● What you need to do:
Each line of the data has to be transcribed exactly.

● Data in this exercise:
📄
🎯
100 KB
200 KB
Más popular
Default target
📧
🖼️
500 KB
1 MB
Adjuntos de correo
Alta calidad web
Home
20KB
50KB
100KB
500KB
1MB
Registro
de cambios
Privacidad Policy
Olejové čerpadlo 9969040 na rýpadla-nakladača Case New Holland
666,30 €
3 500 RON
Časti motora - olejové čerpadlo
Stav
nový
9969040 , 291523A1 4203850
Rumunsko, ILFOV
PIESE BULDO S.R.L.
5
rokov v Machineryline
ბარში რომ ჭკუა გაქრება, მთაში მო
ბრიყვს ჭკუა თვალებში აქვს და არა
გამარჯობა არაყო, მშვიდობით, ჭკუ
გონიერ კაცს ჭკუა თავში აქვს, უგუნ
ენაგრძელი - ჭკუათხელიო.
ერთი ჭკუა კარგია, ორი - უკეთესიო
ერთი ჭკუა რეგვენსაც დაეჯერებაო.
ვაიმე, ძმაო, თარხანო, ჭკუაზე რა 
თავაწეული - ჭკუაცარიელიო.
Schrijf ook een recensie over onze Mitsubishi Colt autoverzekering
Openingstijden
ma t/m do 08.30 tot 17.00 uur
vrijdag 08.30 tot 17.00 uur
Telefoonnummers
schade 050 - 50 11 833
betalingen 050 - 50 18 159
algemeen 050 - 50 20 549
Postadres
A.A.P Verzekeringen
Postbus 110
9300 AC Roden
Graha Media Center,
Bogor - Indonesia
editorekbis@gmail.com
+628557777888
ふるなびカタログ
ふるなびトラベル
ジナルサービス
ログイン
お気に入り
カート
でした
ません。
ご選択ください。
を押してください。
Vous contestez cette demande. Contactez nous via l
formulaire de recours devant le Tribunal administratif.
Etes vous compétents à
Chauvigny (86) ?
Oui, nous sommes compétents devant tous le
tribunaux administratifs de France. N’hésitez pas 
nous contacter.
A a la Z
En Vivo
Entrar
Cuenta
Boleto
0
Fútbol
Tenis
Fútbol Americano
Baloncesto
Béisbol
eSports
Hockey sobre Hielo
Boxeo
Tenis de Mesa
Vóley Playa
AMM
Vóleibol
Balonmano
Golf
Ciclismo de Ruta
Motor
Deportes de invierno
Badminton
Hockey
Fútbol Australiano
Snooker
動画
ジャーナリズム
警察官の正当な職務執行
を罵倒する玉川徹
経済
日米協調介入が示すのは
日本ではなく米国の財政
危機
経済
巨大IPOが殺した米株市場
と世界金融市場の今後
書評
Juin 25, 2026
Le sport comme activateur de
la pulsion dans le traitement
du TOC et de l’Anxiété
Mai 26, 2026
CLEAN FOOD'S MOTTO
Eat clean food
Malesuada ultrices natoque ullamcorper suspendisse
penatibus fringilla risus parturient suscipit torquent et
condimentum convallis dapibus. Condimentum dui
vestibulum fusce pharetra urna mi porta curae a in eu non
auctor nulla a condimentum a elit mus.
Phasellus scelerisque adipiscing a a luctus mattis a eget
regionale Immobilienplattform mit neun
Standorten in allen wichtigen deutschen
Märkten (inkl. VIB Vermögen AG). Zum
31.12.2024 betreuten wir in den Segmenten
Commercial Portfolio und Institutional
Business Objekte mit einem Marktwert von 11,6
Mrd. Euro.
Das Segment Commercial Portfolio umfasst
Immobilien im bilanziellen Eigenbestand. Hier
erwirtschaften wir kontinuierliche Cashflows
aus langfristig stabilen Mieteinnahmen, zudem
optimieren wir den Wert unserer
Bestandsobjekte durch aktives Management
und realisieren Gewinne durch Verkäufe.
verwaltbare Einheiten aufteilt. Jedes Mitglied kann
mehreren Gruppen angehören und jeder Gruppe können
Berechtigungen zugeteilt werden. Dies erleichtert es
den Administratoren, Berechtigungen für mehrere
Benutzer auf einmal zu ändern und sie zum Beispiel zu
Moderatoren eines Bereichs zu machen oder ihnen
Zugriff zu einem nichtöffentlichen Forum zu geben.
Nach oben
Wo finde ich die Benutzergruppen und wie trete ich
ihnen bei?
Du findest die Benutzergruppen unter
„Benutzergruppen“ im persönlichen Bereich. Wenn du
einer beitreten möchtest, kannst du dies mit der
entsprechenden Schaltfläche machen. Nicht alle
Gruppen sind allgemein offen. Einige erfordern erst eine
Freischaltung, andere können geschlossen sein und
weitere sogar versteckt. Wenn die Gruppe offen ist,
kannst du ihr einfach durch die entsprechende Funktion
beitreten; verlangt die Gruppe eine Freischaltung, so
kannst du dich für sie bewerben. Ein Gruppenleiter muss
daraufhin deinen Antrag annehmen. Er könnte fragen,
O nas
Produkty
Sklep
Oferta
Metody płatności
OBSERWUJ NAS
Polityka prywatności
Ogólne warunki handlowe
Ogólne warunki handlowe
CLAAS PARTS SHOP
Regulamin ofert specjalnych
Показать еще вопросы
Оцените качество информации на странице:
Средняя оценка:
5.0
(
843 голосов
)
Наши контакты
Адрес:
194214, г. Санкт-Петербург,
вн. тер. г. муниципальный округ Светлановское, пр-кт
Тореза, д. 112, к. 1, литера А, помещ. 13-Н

● Task solution:
📄
🎯
100 KB
200 KB
Más popular
Default target
📧
🖼️
500 KB
1 MB
Adjuntos de correo
Alta calidad web
Home
20KB
50KB
100KB
500KB
1MB
Registro
de cambios
Privacidad Policy
Olejové čerpadlo 9969040 na rýpadla-nakladača Case New Holland
666,30 €
3 500 RON
Časti motora - olejové čerpadlo
Stav
nový
9969040 , 291523A1 4203850
Rumunsko, ILFOV
PIESE BULDO S.R.L.
5
rokov v Machineryline
ბარში რომ ჭკუა გაქრება, მთაში მო
ბრიყვს ჭკუა თვალებში აქვს და არა
გამარჯობა არაყო, მშვიდობით, ჭკუ
გონიერ კაცს ჭკუა თავში აქვს, უგუნ
ენაგრძელი - ჭკუათხელიო.
ერთი ჭკუა კარგია, ორი - უკეთესიო
ერთი ჭკუა რეგვენსაც დაეჯერებაო.
ვაიმე, ძმაო, თარხანო, ჭკუაზე რა 
თავაწეული - ჭკუაცარიელიო.
Schrijf ook een recensie over onze Mitsubishi Colt autoverzekering
Openingstijden
ma t/m do 08.30 tot 17.00 uur
vrijdag 08.30 tot 17.00 uur
Telefoonnummers
schade 050 - 50 11 833
betalingen 050 - 50 18 159
algemeen 050 - 50 20 549
Postadres
A.A.P Verzekeringen
Postbus 110
9300 AC Roden
Graha Media Center,
Bogor - Indonesia
editorekbis@gmail.com
+628557777888
ふるなびカタログ
ふるなびトラベル
ジナルサービス
ログイン
お気に入り
カート
でした
ません。
ご選択ください。
を押してください。
Vous contestez cette demande. Contactez nous via l
formulaire de recours devant le Tribunal administratif.
Etes vous compétents à
Chauvigny (86) ?
Oui, nous sommes compétents devant tous le
tribunaux administratifs de France. N’hésitez pas 
nous contacter.
A a la Z
En Vivo
Entrar
Cuenta
Boleto
0
Fútbol
Tenis
Fútbol Americano
Baloncesto
Béisbol
eSports
Hockey sobre Hielo
Boxeo
Tenis de Mesa
Vóley Playa
AMM
Vóleibol
Balonmano
Golf
Ciclismo de Ruta
Motor
Deportes de invierno
Badminton
Hockey
Fútbol Australiano
Snooker
動画
ジャーナリズム
警察官の正当な職務執行
を罵倒する玉川徹
経済
日米協調介入が示すのは
日本ではなく米国の財政
危機
経済
巨大IPOが殺した米株市場
と世界金融市場の今後
書評
Juin 25, 2026
Le sport comme activateur de
la pulsion dans le traitement
du TOC et de l’Anxiété
Mai 26, 2026
CLEAN FOOD'S MOTTO
Eat clean food
Malesuada ultrices natoque ullamcorper suspendisse
penatibus fringilla risus parturient suscipit torquent et
condimentum convallis dapibus. Condimentum dui
vestibulum fusce pharetra urna mi porta curae a in eu non
auctor nulla a condimentum a elit mus.
Phasellus scelerisque adipiscing a a luctus mattis a eget
regionale Immobilienplattform mit neun
Standorten in allen wichtigen deutschen
Märkten (inkl. VIB Vermögen AG). Zum
31.12.2024 betreuten wir in den Segmenten
Commercial Portfolio und Institutional
Business Objekte mit einem Marktwert von 11,6
Mrd. Euro.
Das Segment Commercial Portfolio umfasst
Immobilien im bilanziellen Eigenbestand. Hier
erwirtschaften wir kontinuierliche Cashflows
aus langfristig stabilen Mieteinnahmen, zudem
optimieren wir den Wert unserer
Bestandsobjekte durch aktives Management
und realisieren Gewinne durch Verkäufe.
verwaltbare Einheiten aufteilt. Jedes Mitglied kann
mehreren Gruppen angehören und jeder Gruppe können
Berechtigungen zugeteilt werden. Dies erleichtert es
den Administratoren, Berechtigungen für mehrere
Benutzer auf einmal zu ändern und sie zum Beispiel zu
Moderatoren eines Bereichs zu machen oder ihnen
Zugriff zu einem nichtöffentlichen Forum zu geben.
Nach oben
Wo finde ich die Benutzergruppen und wie trete ich
ihnen bei?
Du findest die Benutzergruppen unter
„Benutzergruppen“ im persönlichen Bereich. Wenn du
einer beitreten möchtest, kannst du dies mit der
entsprechenden Schaltfläche machen. Nicht alle
Gruppen sind allgemein offen. Einige erfordern erst eine
Freischaltung, andere können geschlossen sein und
weitere sogar versteckt. Wenn die Gruppe offen ist,
kannst du ihr einfach durch die entsprechende Funktion
beitreten; verlangt die Gruppe eine Freischaltung, so
kannst du dich für sie bewerben. Ein Gruppenleiter muss
daraufhin deinen Antrag annehmen. Er könnte fragen,
O nas
Produkty
Sklep
Oferta
Metody płatności
OBSERWUJ NAS
Polityka prywatności
Ogólne warunki handlowe
Ogólne warunki handlowe
CLAAS PARTS SHOP
Regulamin ofert specjalnych
Показать еще вопросы
Оцените качество информации на странице:
Средняя оценка:
5.0
(
843 голосов
)
Наши контакты
Адрес:
194214, г. Санкт-Петербург,
вн. тер. г. муниципальный округ Светлановское, пр-кт
Тореза, д. 112, к. 1, литера А, помещ. 13-Н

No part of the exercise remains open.